Un niño llega a convertirse en un soldado porque hay adultos que deciden matar. La solución a los niños soldados hay que encontrarla en ese misterio que se llama corazón, y que es capaz de promover guerras que pueden durar años interminables sin que nadie consiga sus objetivos, y que provocan solamente la destrucción y la pobreza de miles o millones de personas inocentes.
Un niño llevará un arma y un fusil mientras existan adultos que quieran resolver sus conflictos por la fuerza, mientras haya personas ávidas de ganar dinero con la venta y compra de armas, a veces con los créditos de bancos sin escrúpulos. Si promovemos la cultura de la paz, de la justicia y del amor, la guerra no tendrá ya lugar entre los hombres. Si promovemos el respeto de la vida como un valor sagrado, no se invertirá dinero en armamentos, sino en hospitales y en escuelas. Los niños podrán vivir simplemente como niños, y no caerán en las manos de traficantes y de criminales que los conviertan en soldados prematuros.

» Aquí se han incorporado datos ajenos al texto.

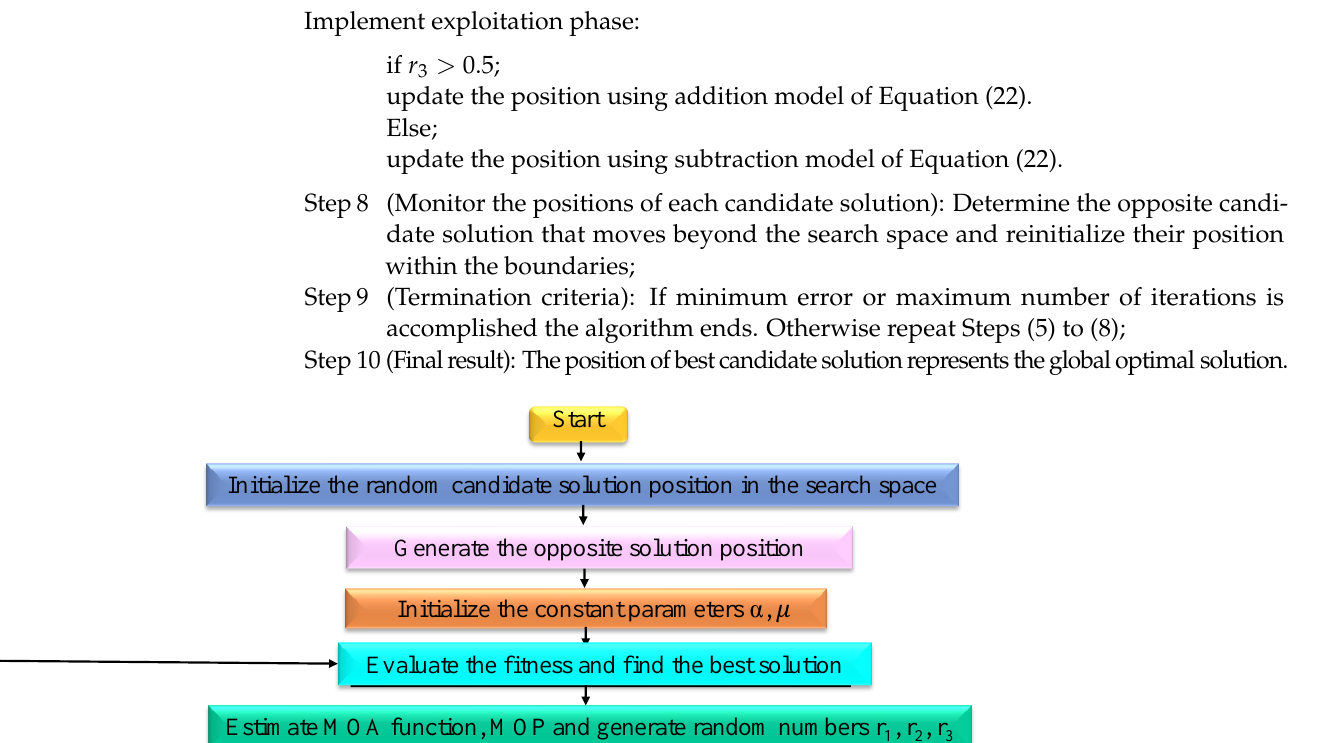
Start Initialize the random candidate solution position in the search space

Mientras no lleguemos a una solución radical, en las guerras que siguen sembrando de sangre tantos rincones del planeta, unos niños tendrán en sus manos armas para matar. Su mirada reflejará nuestro fracaso. Su tristeza o su risa enloquecida nos gritarán que hemos de cambiar, ya, algo en el mundo global que estamos construyendo, y que todos queremos un poco más justo y más feliz.